You can use a hash tag to store related keys in the same hash slot so multi-key operations can run on these keys. If you do not use a hash tag in the key's name, the keys are distributed evenly across the keyspace's shards. If your application does not perform multi-key operations, you do not need to use hash tags.
Custom hashing policy
You can configure a custom hashing policy for a clustered database. A custom hashing policy is required when different keys need to be kept together on the same shard to allow multi-key operations.
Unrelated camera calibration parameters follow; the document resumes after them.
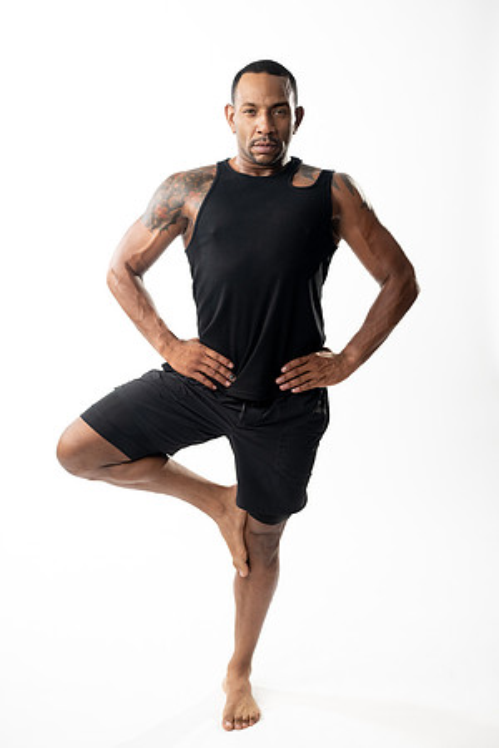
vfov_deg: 39.6
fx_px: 1040
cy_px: 374
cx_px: 250
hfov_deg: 27.0
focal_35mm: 50
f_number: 3.2
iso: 800
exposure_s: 1/80
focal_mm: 50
The custom hashing policy is provided through a set of Perl Compatible Regular Expressions (PCRE) rules that describe the dataset's key name patterns.
To configure a custom hashing policy, enter the regular expression (RegEx) rules that identify the substring in the key's name - hash tag -- on which hashing is done. The hash tag is denoted in the RegEx by the use of the `tag` named subpattern. Different keys that have the same hash tag are stored and managed in the same slot.
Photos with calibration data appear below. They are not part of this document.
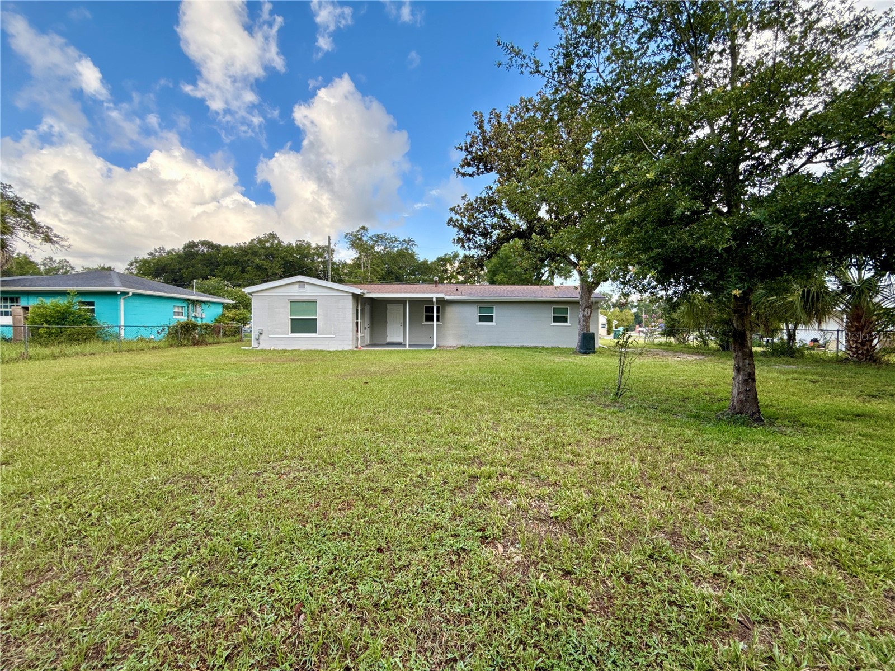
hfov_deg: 102.1
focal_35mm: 14
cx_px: 448
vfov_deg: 85.7
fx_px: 362
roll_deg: -0.8
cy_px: 336
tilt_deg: -0.9
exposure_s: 1/355
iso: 64
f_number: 2.2
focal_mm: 2.22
After you enable the custom hashing policy, the following default RegEx rules are implemented. Update these rules to fit your specific logic:
RegEx Rule | Description |
---|---|
.*{(?<tag>.*)}.* | Hashing is done on the substring between the curly braces. |
(?<tag>.*) | The entire key's name is used for hashing. |
You can modify existing rules, add new ones, delete rules, or change their order to suit your application's requirements.
Custom hashing policy notes and limitations
- You can define up to 32 RegEx rules, each up to 256 characters.
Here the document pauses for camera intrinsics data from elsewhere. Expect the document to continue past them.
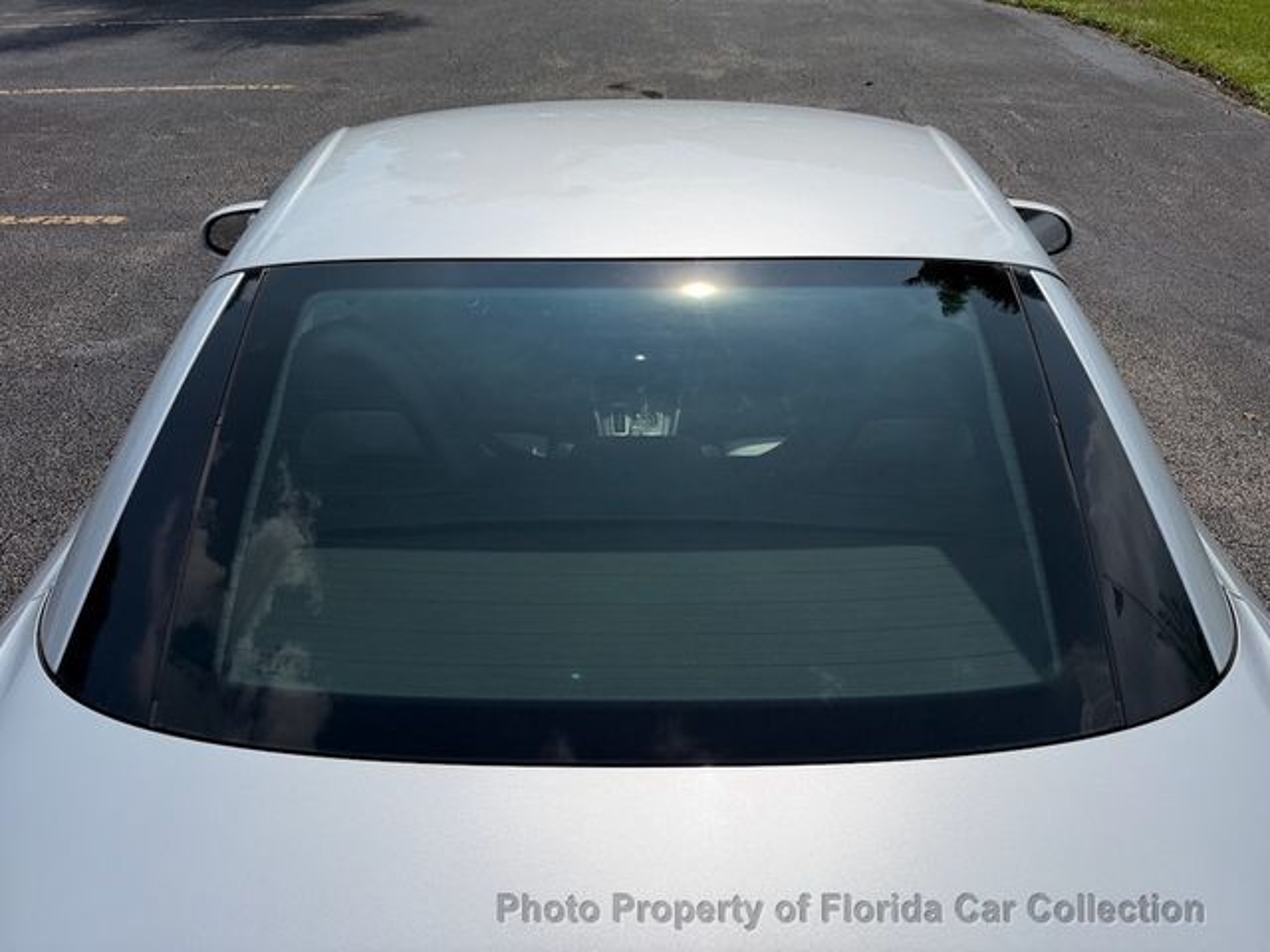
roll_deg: +0.2
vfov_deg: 56.8
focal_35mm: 24
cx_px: 635
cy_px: 476
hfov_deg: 71.6
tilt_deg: -37.3
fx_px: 881
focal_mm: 6.76
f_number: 1.78
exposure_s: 1/14286
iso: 100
- RegEx rules are evaluated in order, and the first rule matched is used. Therefore, you should place common key name patterns at the beginning of the rule list.
- Key names that do not match any of the RegEx rules trigger an error.
- The '.*(?<tag>)' RegEx rule forces keys into a single slot because the hash key is always empty. Therefore, when used, this should be the last, catch-all rule.
- The following flag is enabled in the regular expression parser: PCRE_ANCHORED: the pattern is constrained to match only at the start of the string being searched.
Change the hashing policy
The hashing policy of a clustered database can be changed. However, most hashing policy changes trigger the deletion (FLUSHDB) of the data before they can be applied.
Examples of such changes include:
- Changing the hashing policy from standard to custom or conversely, custom to standard.
- Changing the order of custom hashing policy rules.
- Adding new rules in the custom hashing policy.
- Deleting rules from the custom hashing policy.
Multi-key operations
Operations on multiple keys in a clustered database are supported with the following limitations:
-
Multi-key commands: Redis offers several commands that accept multiple keys as arguments. In a clustered database, most multi-key commands are not allowed across slots. The following multi-key commands are allowed across slots: DEL, MSET, MGET, EXISTS, UNLINK, TOUCH
In Active-Active databases, multi-key write commands (DEL, MSET, UNLINK) can only be run on keys that are in the same slot. However, the following multi-key commands are allowed across slots in Active-Active databases: MGET, EXISTS, and TOUCH.
Commands that affect all keys or keys that match a specified pattern are allowed in a clustered database, for example: FLUSHDB, FLUSHALL, KEYS
Note:When using these commands in a sharded setup, the command is distributed across multiple shards and the responses from all shards are combined into a single response. -
Geo commands: For the GEORADIUS and GEORADIUSBYMEMBER commands, the STORE and STOREDIST options can only be used when all affected keys reside in the same slot.
-
Transactions: All operations within a WATCH / MULTI / EXEC block should be performed on keys that are mapped to the same slot.
-
Lua scripts: All keys used by a Lua script must be mapped to the same slot and must be provided as arguments to the EVAL / EVALSHA commands (as per the Redis specification). Using keys in a Lua script that were not provided as arguments might violate the sharding concept but do not result in the proper violation error being returned.
-
Renaming/Copy keys: The use of the RENAME / RENAMENX / COPY commands is allowed only when the key's original and new values are mapped to the same slot.